2 May 1916: Involvement Private, SN 519, 34th Infantry Battalion
2 May 1916: Embarked Private, SN 519, 34th Infantry Battalion, HMAT Hororata, Sydney
15 Nov 1916: Involvement Private, SN 519A, 20th Infantry Battalion

Killed at Flers

Reginald Arthur Nickisson was born in 1894 to Frederick Charles Nickisson and Eva May Dimmock in Newcastle, NSW. When he enlisted on 22nd Feb 1916 he was 21 years and 8 months old and was living with his grandmother Mrs Esther Dimmock in Morpeth. He had two brothers who also enlisted in the AIF. Reginald was a driver at the time of enlistment but had been an apprentice to a jeweller in Haymarket St Sydney prior to that.

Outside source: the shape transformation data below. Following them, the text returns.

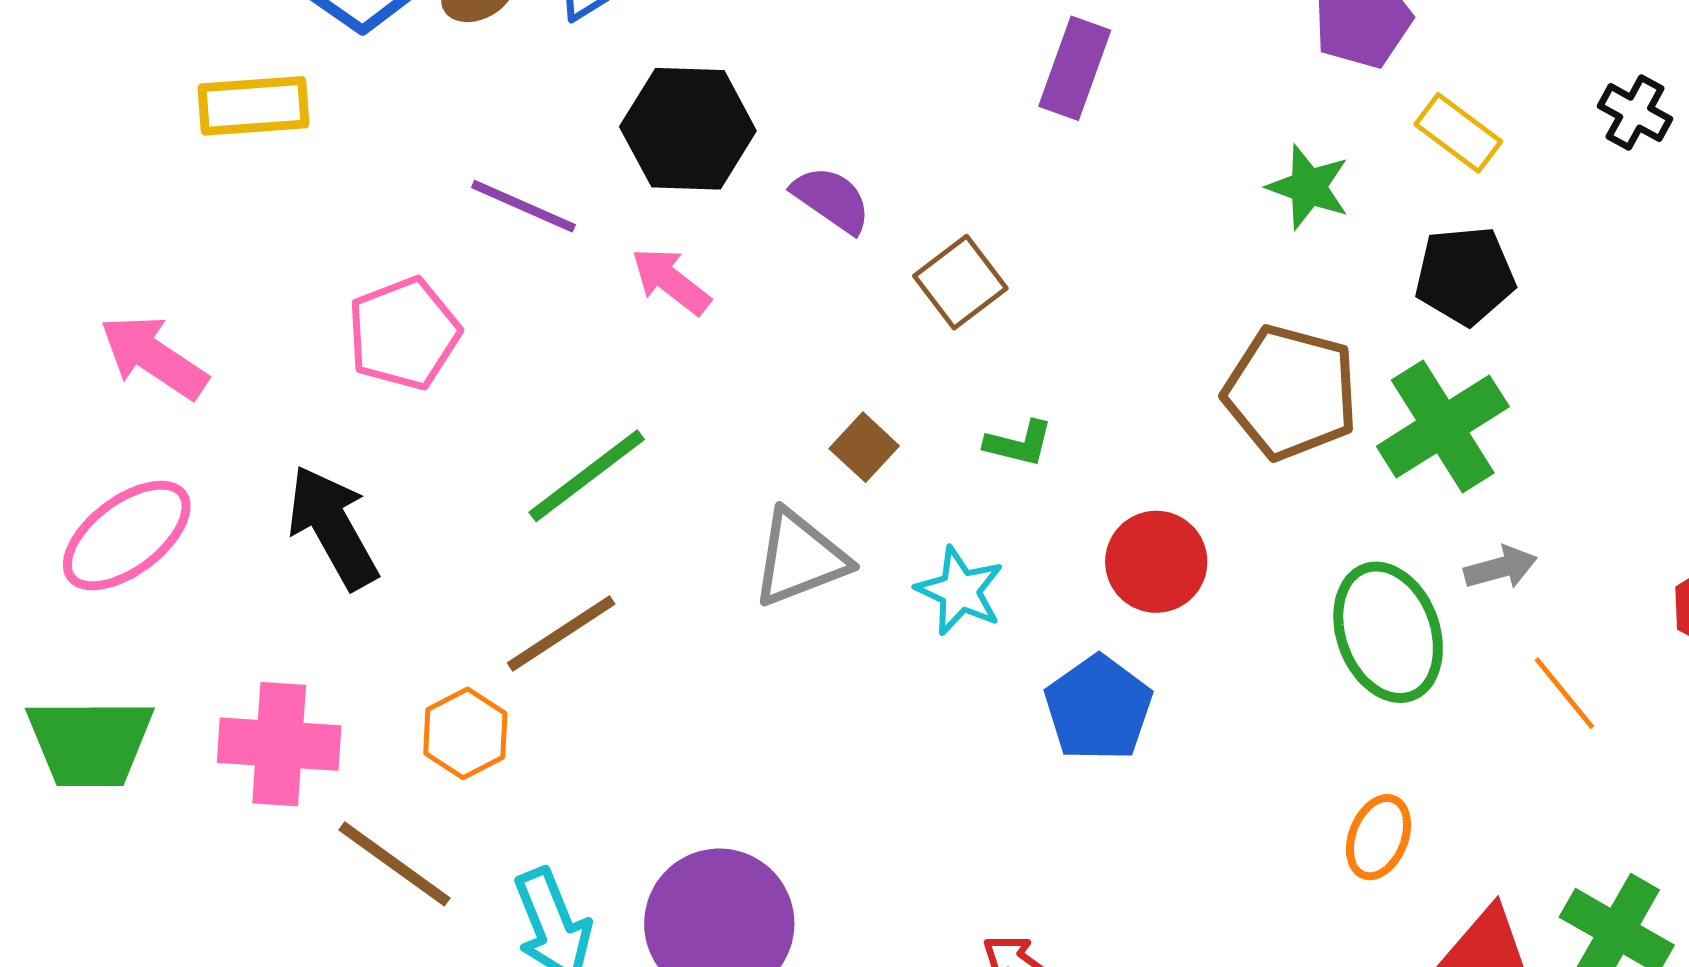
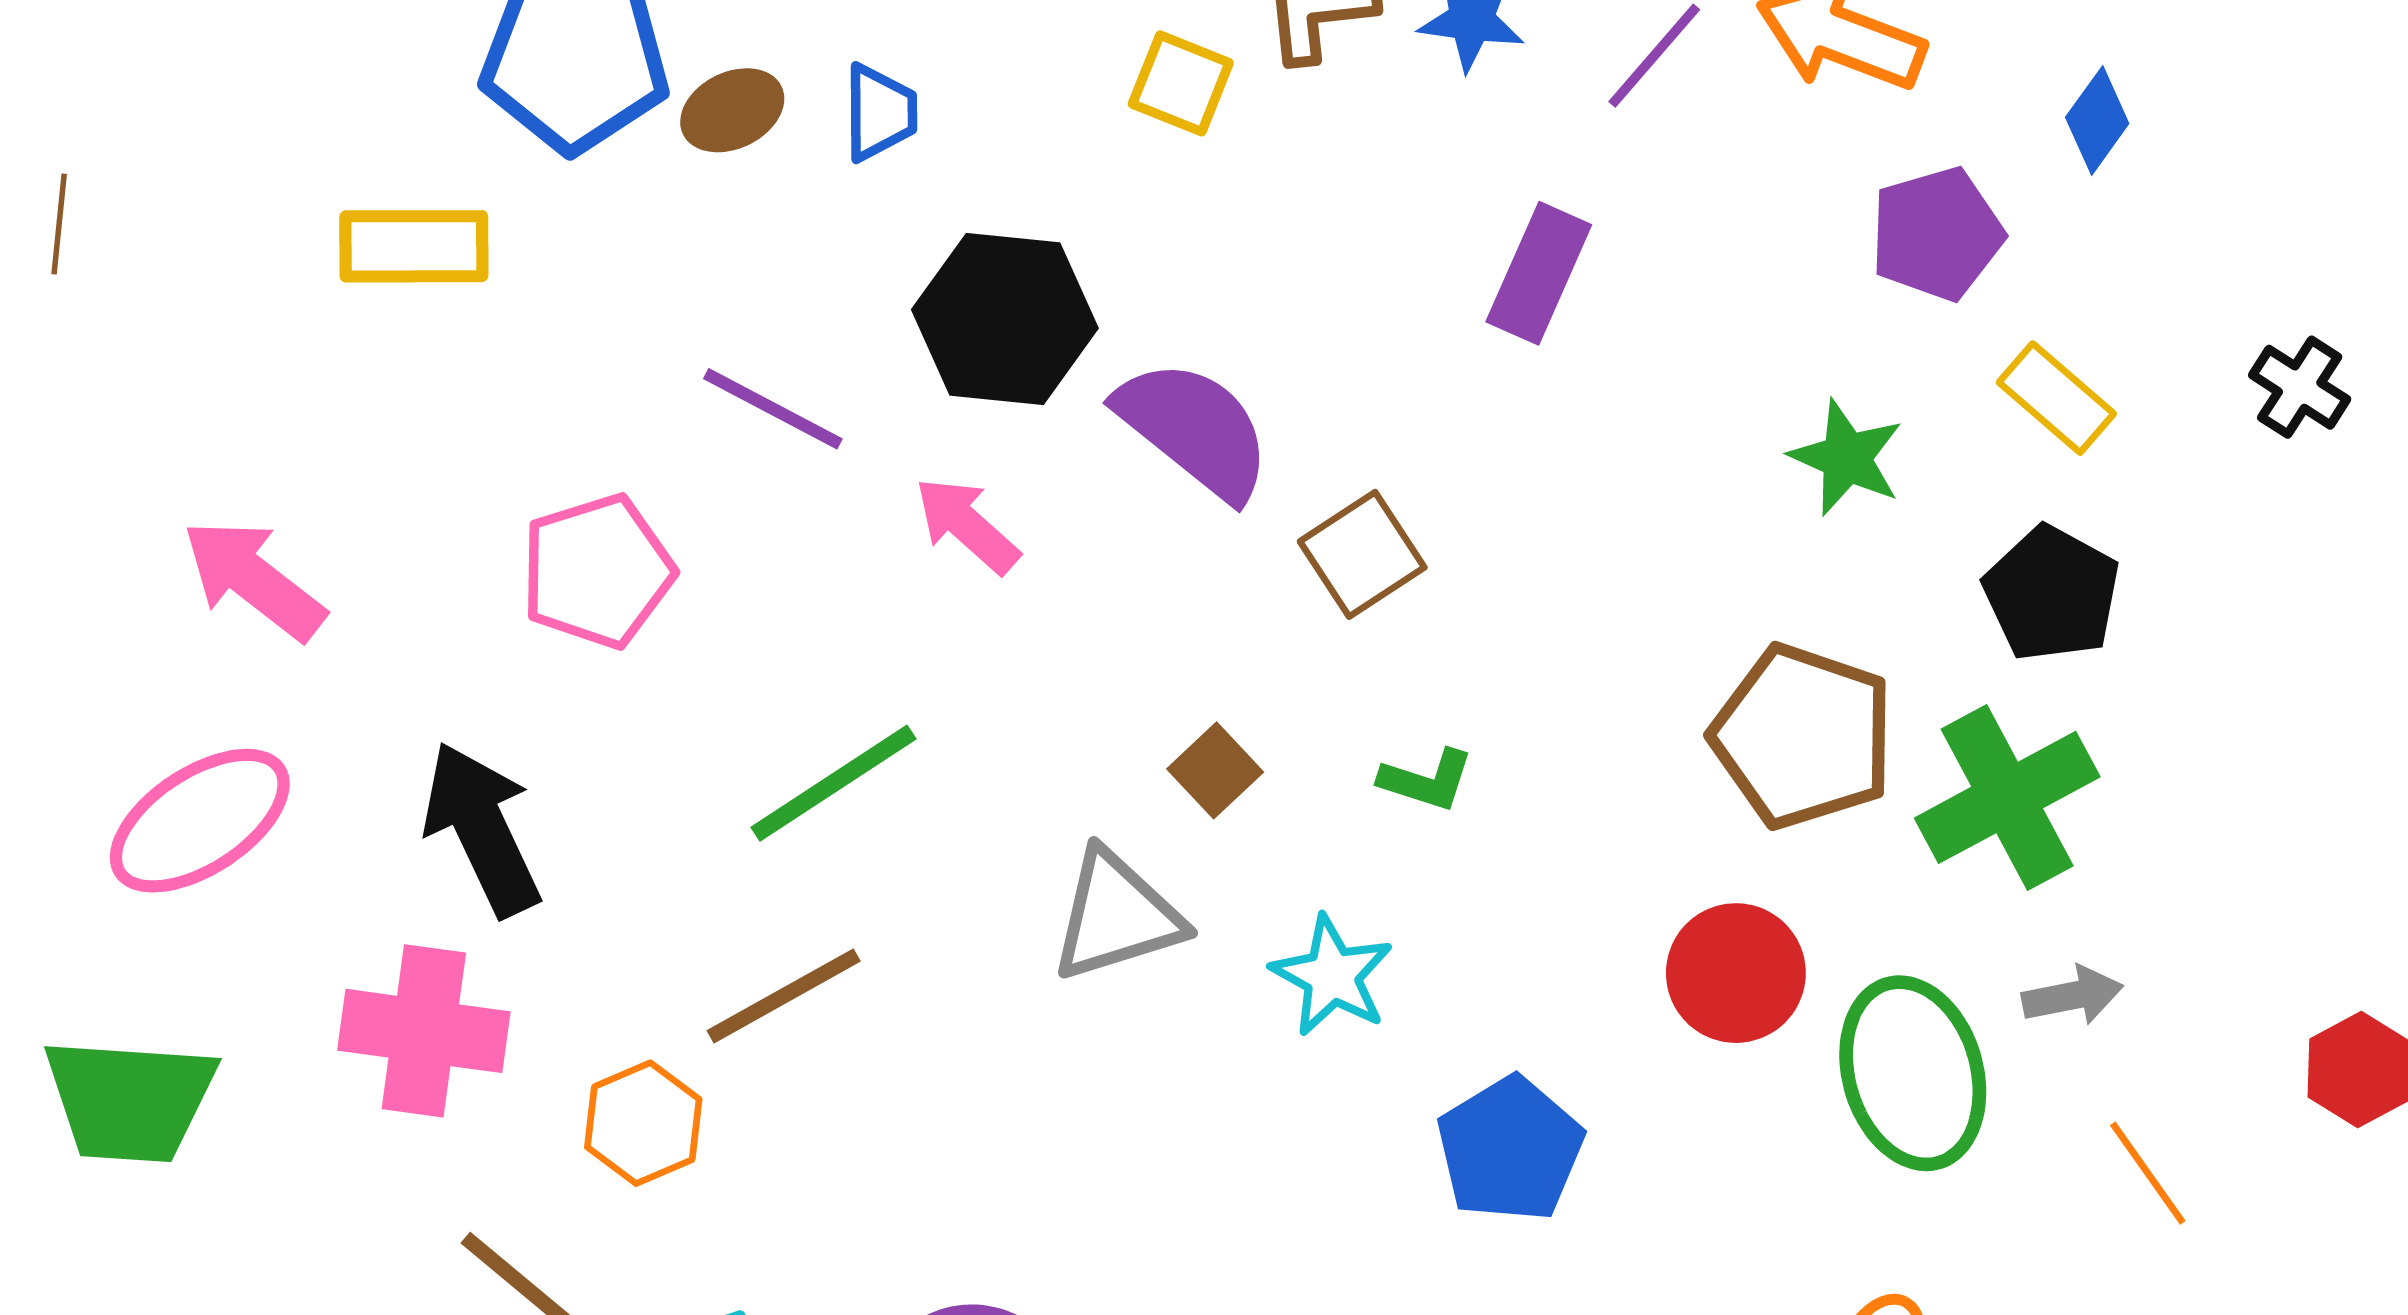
purple semicircle: (832, 199) -> (1194, 429), size x1.5
black pentagon: (1465, 276) -> (2052, 594), turned 30
red circle: (1156, 562) -> (1736, 973), moved
pink cross: (279, 744) -> (424, 1031), moved

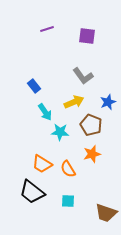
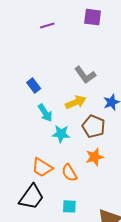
purple square: (87, 36) -> (93, 17), moved
black trapezoid: (32, 192) -> (32, 197), turned -92

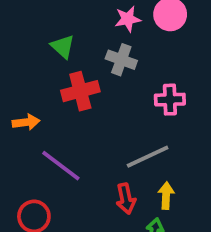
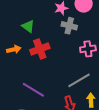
gray cross: (121, 60) -> (69, 26), moved
orange arrow: (26, 122) -> (14, 49), moved

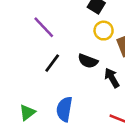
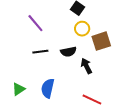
black semicircle: (88, 61) -> (68, 52), turned -35
black line: (52, 63) -> (40, 52), turned 42

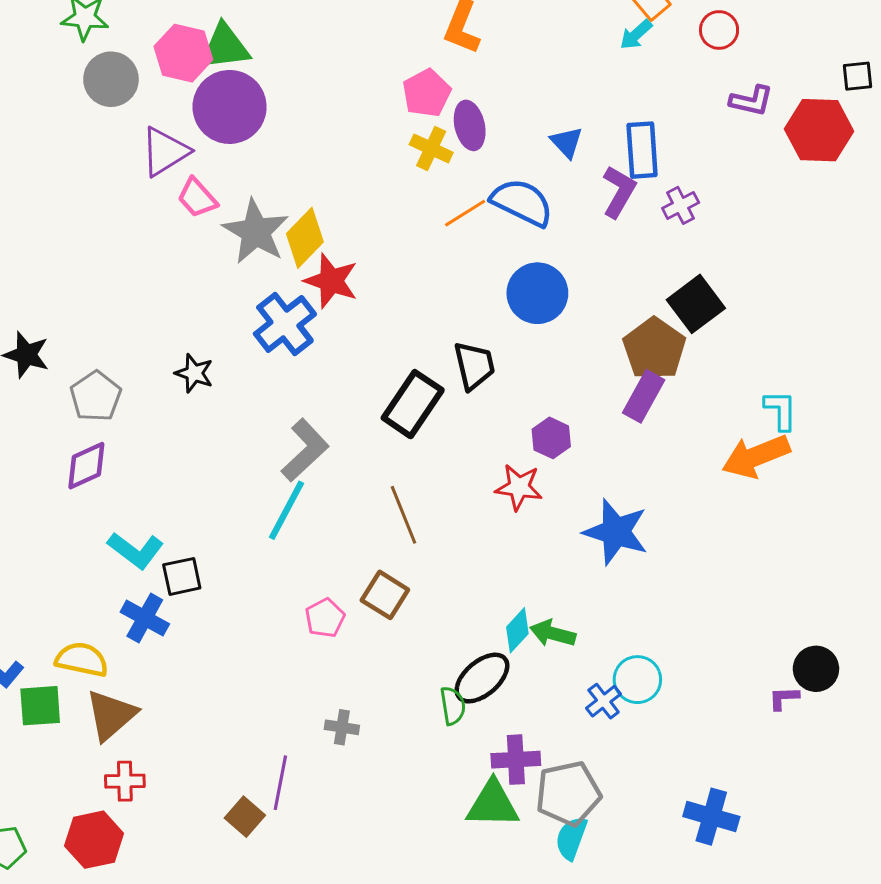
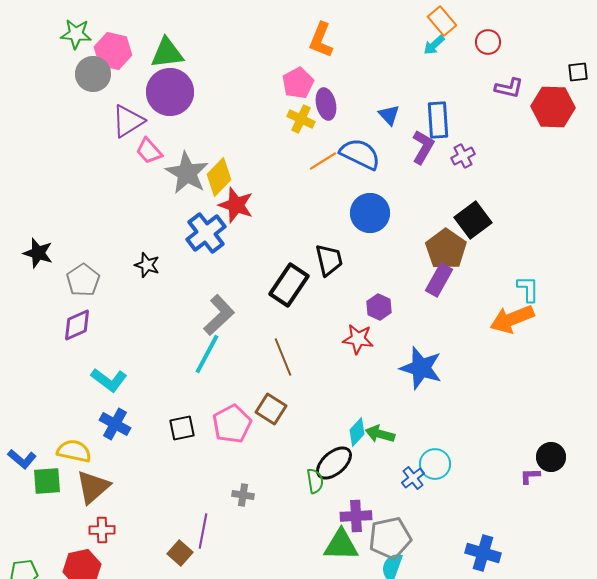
pink hexagon: (183, 53) -> (113, 51), moved
black square: (182, 576) -> (182, 428), moved
pink pentagon: (325, 618) -> (232, 424), size x1.5

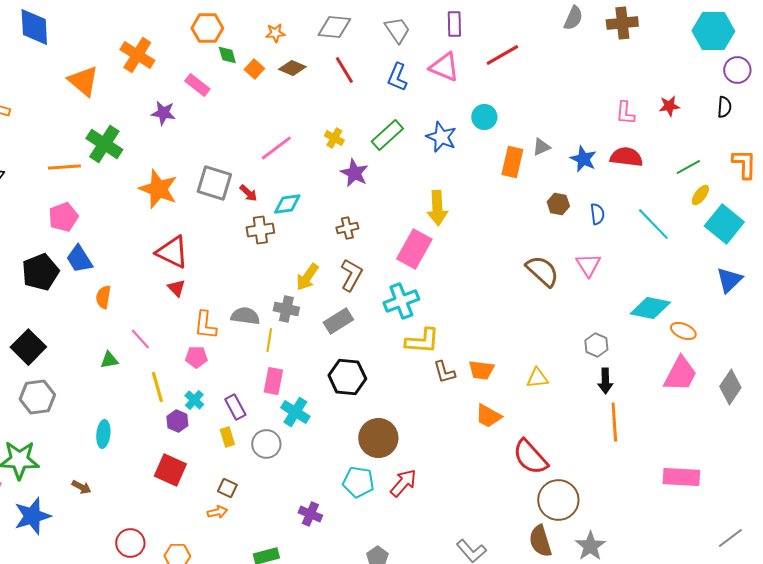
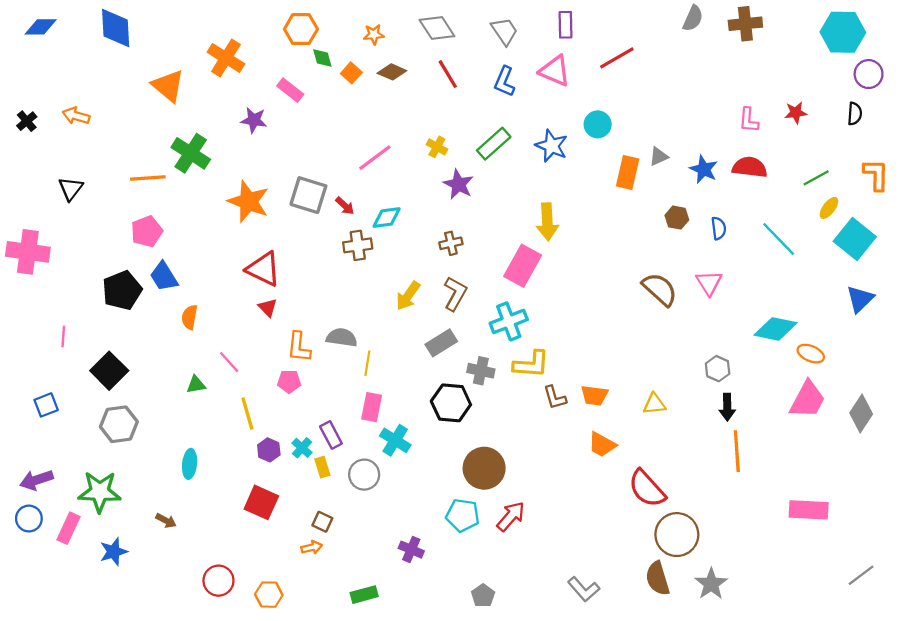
gray diamond: (334, 27) -> (437, 28), turned 52
gray cross: (286, 309) -> (481, 371), moved
cyan cross: (194, 400) -> (302, 448), moved
blue star: (32, 516) -> (114, 552), size x0.7

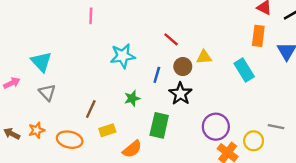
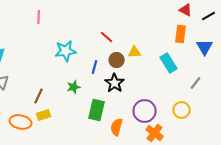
gray line: (276, 127) -> (196, 83), moved, turned -64
yellow rectangle: (107, 130) -> (44, 115), moved
yellow circle: (254, 141) -> (182, 110), moved
orange semicircle: (132, 149) -> (117, 127), moved, turned 144

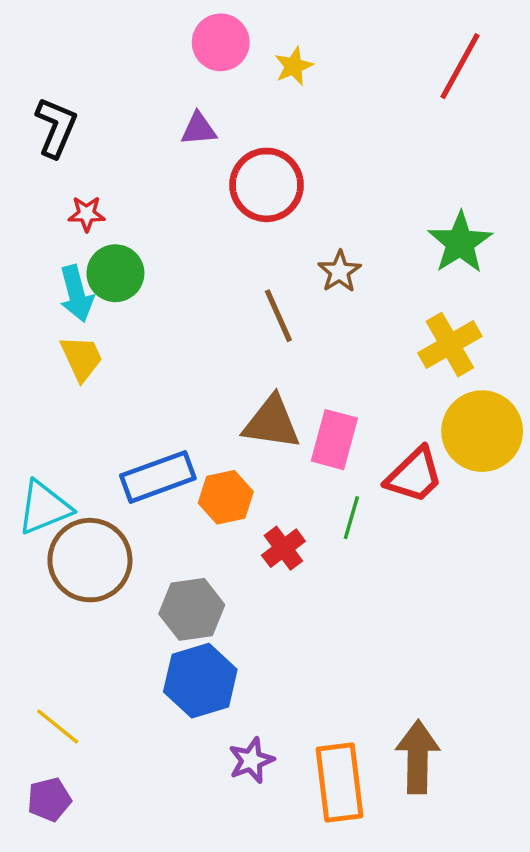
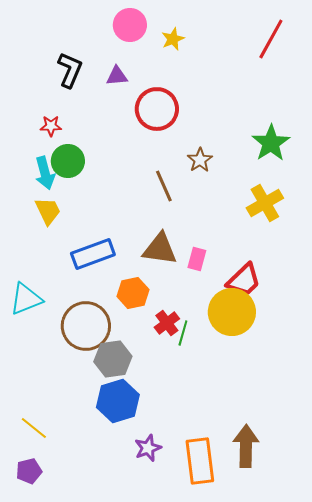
black L-shape: (56, 127) -> (70, 70), moved
yellow circle: (482, 431) -> (232, 312), moved
pink rectangle: (334, 440) -> (197, 259), size x0.7
blue rectangle: (158, 477) -> (93, 254), moved
green line: (351, 518) -> (183, 333), moved
brown circle: (90, 560) -> (86, 326), moved

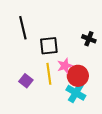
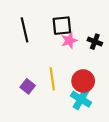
black square: (49, 46) -> (62, 26), moved
pink star: (65, 66) -> (69, 41), moved

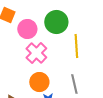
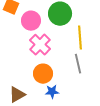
gray line: (74, 84) -> (78, 64), moved

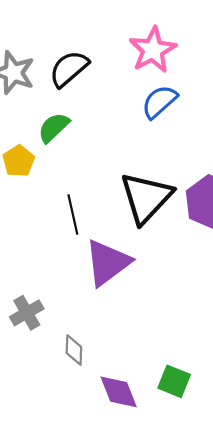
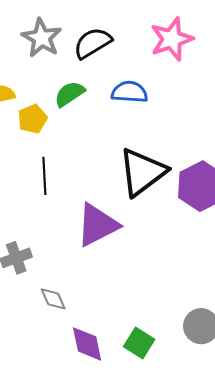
blue semicircle: (159, 102) -> (130, 92), moved, turned 36
black line: (73, 215) -> (44, 176), moved
gray diamond: (74, 350) -> (53, 299), turned -36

He embarked from Sydney on the HMAT Honorata on 2nd May 1916, he was unmarried. He was initially in the 34th Battalion, Newcastle's Own, but was transferred to the 20th y the 9th September 1916. He joined his battalion in France and proceeded to Flers where the battalion was reinforcements for the attack in that area from 14th to 16th November. Charles Bean calls the conditions the "worst ever encountered by the AIF."
Reginald was killed in action at Flers on the 15th November and was buried in the field.
Pte H. Barratt later wrote: “I was with him on the left of Flers on Nov. 5th about 10 minutes before he was killed. He was lying in the dugout with a party of about 7 other men. One of these was his cousin Pvt Dumbrell (late 34th Battalion). A shell came over and blew the dugout up, killing seven of them and wounding Dumbrill. Private J Ward VI pl. B Coy, (acting as S/B) carried Dumbill out, and he died on the way to the D/S. I was nearby and saw the whole affair. Nickisson was my mate.” Reference Pte. H. Barratt, 363, A.B Coy. No. 2.A.D.B.D. Etaples17.2.17. S.A.
The Australian National Memorial at Villers Brettoneaux honours him on their wall. His grandmother received his few effects:- an identity disc, wallet, crucifix (he was Church of England) and pencil. His father received his medals.